World No Tobacco Day
The World No Tobacco Day (WNTD) observe 31 May 2021 around the globe. This year the theme of World No Tobacco Day is Commit to quit. In Bangladesh, the theme for World No Tobacco Day 2021 also resembles the global one: Asun Amra Protigga Kori, Jibon Bachate Tamak Chari. The benefits of quitting are many. Abstaining from tobacco use for a whole year decreases the risk of coronary heart disease is about half that of a smoker. Within 10 years of quitting, the risk of lung cancer falls to about half that of a smoker. Compared to those who continued tobacco use, those who quit at about 30-40 years of age, gain almost 9-10 years of life expectancy.
Tobacco is one of the major contributing factors to lung and cardiovascular diseases. Tobacco users are two to four times more likely to get heart disease (heart attack and stroke) than nonsmokers. Tobacco, responsible for 25 percent of all cancer deaths globally, is linked to at least 20 cancer types. Particularly, lung cancer risk is around 25 times higher in tobacco users compared with those who have never smoked. About 80% of all COPD (chronic obstructive pulmonary disease) is caused by cigarette smoking and smokers are 13 times more likely to die from COPD than non-smokers. Smokers face a 40 – 50 percent higher risk of developing severe disease and death from COVID-19, says WHO.
Tobacco also causes irreparable damage to one’s family and surroundings.
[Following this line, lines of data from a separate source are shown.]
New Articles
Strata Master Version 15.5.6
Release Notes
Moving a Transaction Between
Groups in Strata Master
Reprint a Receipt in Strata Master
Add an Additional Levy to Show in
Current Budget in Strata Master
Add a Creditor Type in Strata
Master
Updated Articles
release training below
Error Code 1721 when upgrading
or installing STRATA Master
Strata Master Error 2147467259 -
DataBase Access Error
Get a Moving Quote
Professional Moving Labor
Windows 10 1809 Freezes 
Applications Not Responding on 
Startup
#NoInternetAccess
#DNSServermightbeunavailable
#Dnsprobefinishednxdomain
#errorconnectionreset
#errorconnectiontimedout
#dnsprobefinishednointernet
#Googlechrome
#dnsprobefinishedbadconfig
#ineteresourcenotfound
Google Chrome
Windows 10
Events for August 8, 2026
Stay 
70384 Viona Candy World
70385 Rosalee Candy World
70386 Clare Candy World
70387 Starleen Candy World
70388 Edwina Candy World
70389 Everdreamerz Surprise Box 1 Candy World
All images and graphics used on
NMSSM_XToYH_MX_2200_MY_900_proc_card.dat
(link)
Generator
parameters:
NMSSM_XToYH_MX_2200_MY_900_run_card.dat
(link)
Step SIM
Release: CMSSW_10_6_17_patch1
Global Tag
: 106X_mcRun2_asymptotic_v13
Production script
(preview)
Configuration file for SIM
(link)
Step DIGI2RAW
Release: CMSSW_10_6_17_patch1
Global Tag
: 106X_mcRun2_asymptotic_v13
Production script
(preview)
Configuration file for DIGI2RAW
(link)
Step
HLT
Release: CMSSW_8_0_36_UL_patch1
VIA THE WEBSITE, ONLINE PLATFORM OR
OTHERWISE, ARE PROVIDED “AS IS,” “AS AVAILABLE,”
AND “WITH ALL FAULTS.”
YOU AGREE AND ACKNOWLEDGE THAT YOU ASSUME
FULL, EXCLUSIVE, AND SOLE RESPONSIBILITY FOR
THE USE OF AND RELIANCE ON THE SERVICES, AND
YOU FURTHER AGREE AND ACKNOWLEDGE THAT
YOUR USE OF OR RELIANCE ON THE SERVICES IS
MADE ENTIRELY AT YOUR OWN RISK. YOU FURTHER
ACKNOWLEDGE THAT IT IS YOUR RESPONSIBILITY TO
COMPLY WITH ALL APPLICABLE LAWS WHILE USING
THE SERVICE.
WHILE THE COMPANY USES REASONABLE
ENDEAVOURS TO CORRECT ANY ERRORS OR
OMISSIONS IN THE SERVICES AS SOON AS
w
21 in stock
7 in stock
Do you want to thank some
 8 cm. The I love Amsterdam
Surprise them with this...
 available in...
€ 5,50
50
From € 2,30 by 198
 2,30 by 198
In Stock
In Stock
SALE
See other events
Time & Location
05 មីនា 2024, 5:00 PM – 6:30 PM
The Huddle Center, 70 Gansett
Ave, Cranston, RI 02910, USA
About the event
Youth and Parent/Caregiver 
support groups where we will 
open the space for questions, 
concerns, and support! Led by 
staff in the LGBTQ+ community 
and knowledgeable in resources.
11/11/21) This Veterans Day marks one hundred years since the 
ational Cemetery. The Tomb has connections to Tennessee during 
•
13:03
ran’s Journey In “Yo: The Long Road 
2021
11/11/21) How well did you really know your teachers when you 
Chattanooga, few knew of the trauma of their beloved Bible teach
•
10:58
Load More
As per the 2017 Global Adult Tobacco Survey (GATS) of World Health organization (WHO), currently 38.4 million people in Bangladesh face secondhand smoking in work, transport and other public places on a regular basis. About 40.8 million (39%) Bangladeshis are exposed to passive smoking at home, with the majority being women. A recent study conducted among school children of Dhaka has found out that 95 percent of school-going children have higher nicotine in their saliva samples which is undoubtedly a result of passive smoking.
The use of tobacco causes around 126,000 deaths in Bangladesh a year. The financial loss (due to medical expenditure and loss of productivity) incurred per year due to tobacco use exceeds BDT 30,560 crore. A matter of particular concern is that currently the lowest income people have a much higher rate (48%) to use tobacco than the highest earning class (24%). Between 2009 and 2017, the average monthly expenditure for bidi has increased by 50% for each individual smoker. Currently, a cigarette smoker spends on average BDT 1077.7 per month for cigarettes. On the contrary, the average monthly expenditure for education and health of a household is only BDT 835.7 and 700 respectively (Household Income and Expenditure Survey 2016). If the money spent on tobacco could be channeled into spending for education, health or the fight against human poverty, the economic condition of families could be radically improved.
On the occasion of the World No Tobacco Day 2021, ABM Zubair, Executive Director of PROGGA said, the poor demographic is predominantly more price sensitive. Once prices of tobacco products are increased, it decreases the use of tobacco, tobacco-related diseases and deaths and other losses. So, increasing taxes on tobacco is a pro-poor measure.
Most importantly, to achieve a tobacco-free Bangladesh by 2040, cigarettes and other tobacco products need to be brought out of the purchasing capacity of the masses through the imposition of specific taxes. In addition, measures such as removing the provision of “designated smoking area”, banning smoking in all public places, work spaces, and public transport, banning the display of tobacco products at points of sale, banning ‘corporate social responsibility’ activities of tobacco companies, banning the sale of single sticks and unpackaged smokeless tobacco, banning the sale and import of e-cigarettes and heated tobacco products, and allowing stricter rules on packaging including increases to the size of graphic health warnings- should be adopted and implemented through an amendment of tobacco control law.